After his high school diploma in classical studies, he started a period of intense pictorial research from 1980 to 1986.
At the end of the 1980s, Alessandro Papetti was focused on the theme of "Ritratti visti dall'alto" ("Portraits as seen from above"): this wide-angle view of reality was followed by a cycle of paintings, created between 1990 and 1992, entitled Reperti ("Relics"), in which his attention was more focused on details, like an analytical study on shapes and marks left by time in factory workshops and interiors. From 1992, his research on the theme of industrial archaeology became more in-depth.
In 1995, he met in Paris writer James Lord, biographer of Alberto Giacometti, who dedicated an important critical text to him the following year. During this period, he worked simultaneously on the themes of interiors and portraits, especially studies and nudes, which were selected for the shows Die Kraft der Bilder at Martin-Gropius-Bau in Berlin in 1996, and Sui Generis at PAC in Milan, curated by Alessandro Riva.
These researches, associated to his need to "get out" and to broach the "container" with a different psychological attitude, led him to create the paintings of the cycle "Acqua" ("Water") from 1998 onwards: bodies suspended motionless in swimming pools, or - as in the series "Il bagno di notte" ("Night-swimming") - caught just before plunging into the blackness of a sea illuminated by a livid and lunar light, that were some of his first images of figures in outdoor settings. After these two cycles came the "Cantieri navali" ("Shipyards"): industrial ports, dry docks, gigantic hulls and bodies of ships shown in all their grandeur and fragility.

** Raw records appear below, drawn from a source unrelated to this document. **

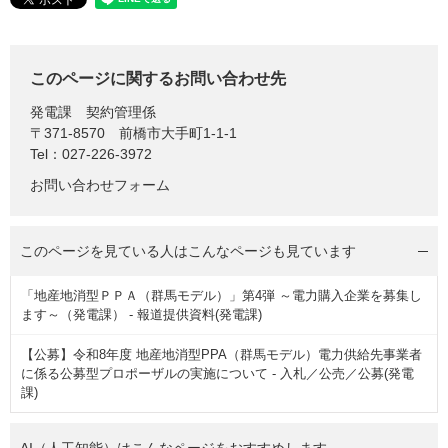
このページに関するお問い合わせ先
発電課
契約管理係
〒371-8570
前橋市大手町1-1-1
Tel：027-226-3972
お問い合わせフォーム
このページを見ている人は
こんなページも見ています
「地産地消型ＰＰＡ（群馬モデル）」第4弾 ～電力購入企業を募集し
ます～（発電課） - 報道提供資料(発電課)
【公募】令和8年度 地産地消型PPA（群馬モデル）電力供給先事業者
に係る公募型プロポーザルの実施について - 入札／公売／公募(発電
課)
AI（人工知能）は
こんなページをおすすめします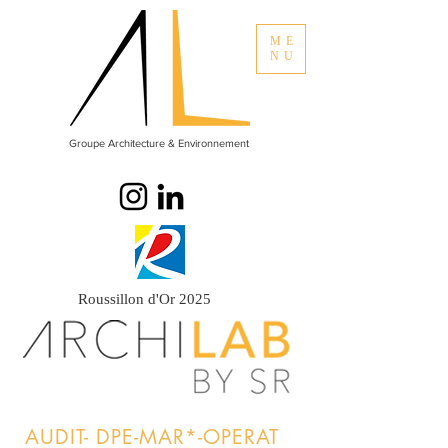
ME
NU
Groupe Architecture & Environnement
Roussillon d'Or 2025
AUDIT- DPE-MAR*-OPERAT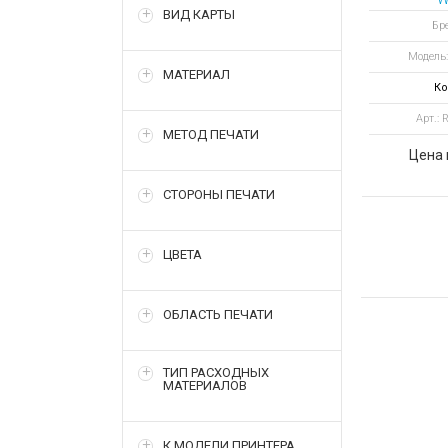
ВИД КАРТЫ
пласти
Бр
магни
Модель
цв
МАТЕРИАЛ
Ко
Арт.:
МЕТОД ПЕЧАТИ
Цена 
СТОРОНЫ ПЕЧАТИ
ЦВЕТА
ОБЛАСТЬ ПЕЧАТИ
ТИП РАСХОДНЫХ
МАТЕРИАЛОВ
К МОДЕЛИ ПРИНТЕРА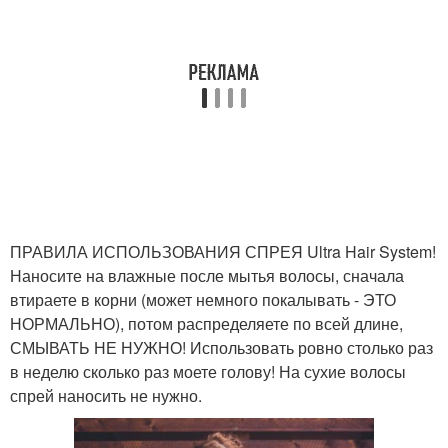
ПРАВИЛА ИСПОЛЬЗОВАНИЯ СПРЕЯ Ultra Hair System!
Наносите на влажные после мытья волосы, сначала
втираете в корни (может немного покалывать - ЭТО
НОРМАЛЬНО), потом распределяете по всей длине,
СМЫВАТЬ НЕ НУЖНО! Использовать ровно столько раз
в неделю сколько раз моете голову! На сухие волосы
спрей наносить не нужно.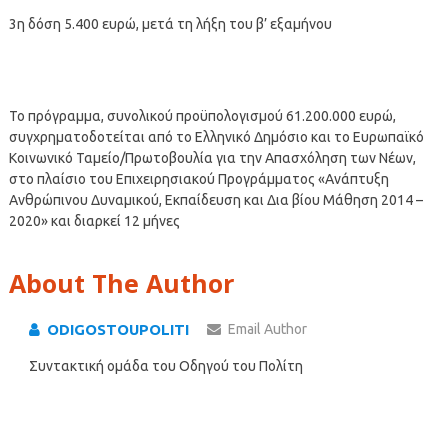
3η δόση 5.400 ευρώ, μετά τη λήξη του β’ εξαμήνου
Το πρόγραμμα, συνολικού προϋπολογισμού 61.200.000 ευρώ,
συγχρηματοδοτείται από το Ελληνικό Δημόσιο και το Ευρωπαϊκό
Κοινωνικό Ταμείο/Πρωτοβουλία για την Απασχόληση των Νέων,
στο πλαίσιο του Επιχειρησιακού Προγράμματος «Ανάπτυξη
Ανθρώπινου Δυναμικού, Εκπαίδευση και Δια βίου Μάθηση 2014 –
2020» και διαρκεί 12 μήνες
About The Author
ODIGOSTOUPOLITI
Email Author
Συντακτική ομάδα του Οδηγού του Πολίτη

In 2005, Fondazione Mudima dedicated a retrospective of his work entitled Il disagio della pittura that gathered paintings from the last twenty years, from "Testorian" figures viewed from above to his latest series named "Città" ("City"). In the latter, he executed quick portraits of urban landscapes, like "fast passages" through streets before motionless people and buildings: windows represent the passage between inside and outside, from intimate and secret life to the chaos of a space in continual evolution. Throughout these years, Papetti has regularly retraced his steps, revisiting his past pictorial cycles. His interest in industrial archaeology led him to the production of a series of paintings devoted to the former Renault factory in Seguin Island, exhibited in 2007 at Musée des Années 30 in Boulogne-Billancourt.
In 2009, the Palazzo Reale in Milan hosted his exhibition Il Ciclo del tempo, curated by Achille Bonito Oliva. In an installation of three paintings mounted on circular structures of 3.3m height with a diameter of 8m, viewers are invited to enter and immerse themselves in the works on the themes of water, wood and wind.
In 2011 he participated in the Italian Pavilion of the Venice Biennale, L'arte non è cosa nostra, and in the Pavilion of the Republic of Cuba, Cuba mon amour. That same year in September, two of the three circles of Il ciclo del Tempo were installed in the Auditorium in Rome. He also had two important solo shows at that time, Fabbriche dell'utopia at Museum of Architecture - MUAR in Moscow in 2012, and then at Halle am Wasser in Hamburger Banhof in Berlin the following year.
The Palazzo della Penna - Centro di Cultura Contemporanea in Perugia presented in 2014 a cycle of new works in the exhibition La pelle attraverso, curated by Luca Beatrice. Alessandro Papetti investigated in them the skin's ultimate boundaries in large paintings on paper and canvas. In 2015, he took part in Italia docet⎜Laboratorium, a collateral event to the Venice Biennale before his solo show Io abito qui at Istituto Centrale per la Grafica in Palazzo Poli in Rome, including some works executed in situ. On that occasion, Sky Arte produced a documentary about his latest pictorial research.
The MARCA - Museo delle Arts di Catanzaro dedicated an exhibition to him in 2017, Paesagginterni, whose title is made up of a neologism from the terms landscape and interior. These paintings evoke more mental places than natural ones, such as a need to free himself from the physical limit which characterizes the painted environments, protagonists of his previous series. An overview of the Paesaggiointerno installation was exhibited in the booth of Intesa Sanpaolo at Miart 2018. The complete work, entered in the collections of the bank and then exhibited in their historic buildings in Venice and Naples before returning to Milan, is composed of four large paintings (one landscape and three interiors) and aims to create a difference in relationship and perception between the spectator and two different situations, two antithetical environments, one very open and the other closed, intimate, private.